Les effets indésirables ont été mal rapportés. Des données probantes d’un niveau de confiance faible suggèrent que le laxatif (séné) pourrait augmenter le nombre de femmes souffrant de crampes abdominales (RR 4,23, IC à 95% 1,75 à 10,19 ; 1 essai, 471 femmes). Des données probantes d’un niveau de confiance très faible suggèrent que les laxatifs pris par la mère pourraient avoir peu ou pas d'effet sur les selles molles du bébé (RR 0,62, IC à 95% 0,16 à 2,41 ; 1 essai, 281 bébés) ; ou la diarrhée (RR 2,46, IC à 95% 0,23 à 26,82 ; 1 essai, 281 bébés).

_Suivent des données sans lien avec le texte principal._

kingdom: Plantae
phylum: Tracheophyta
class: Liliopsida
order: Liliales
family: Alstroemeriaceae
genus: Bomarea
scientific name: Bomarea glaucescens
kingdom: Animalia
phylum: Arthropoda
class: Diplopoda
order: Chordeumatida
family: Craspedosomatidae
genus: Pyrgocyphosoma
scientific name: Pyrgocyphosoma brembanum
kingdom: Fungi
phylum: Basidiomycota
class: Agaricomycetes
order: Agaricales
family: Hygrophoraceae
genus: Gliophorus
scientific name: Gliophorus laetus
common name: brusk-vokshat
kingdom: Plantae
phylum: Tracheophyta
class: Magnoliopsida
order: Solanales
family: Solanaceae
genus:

Laxatif avec agent gonflant comparé à laxatif seul

Des données probantes d’un niveau de confiance faible issues d’un essai (147 femmes), suggèrent qu’il n’y a pas de différence entre ces deux groupes de femmes ayant subi une réparation chirurgicale de déchirures périnéales du troisième degré ; seules les données médianes et les données de gammes ont été rapportées. L'essai n'a pas non plus rapporté des données probantes indiquant une différence dans l'incidence de la constipation post-partum (données non communiquées), mais n'a pas fait état de la qualité de vie. Le temps nécessaire pour aller à la selle pour la première fois a été indiqué comme une médiane (gamme) ; des données probantes d’un niveau de confiance très faible suggèrent qu’il existe peu ou pas de différence entre les deux groupes. Un laxatif plus un agent gonflant peut augmenter le nombre de femmes ayant un épisode d'incontinence fécale au cours des 10 premiers jours du post-partum (RR 1,81, IC à 95 % 1,01 à 3,23 ; 1 essai, 147 femmes ; données probantes d’un niveau de confiance très faible). L'essai n'a pas fait état des effets négatifs de l'intervention sur les bébés, ni de nombre de nos critères de jugement secondaires.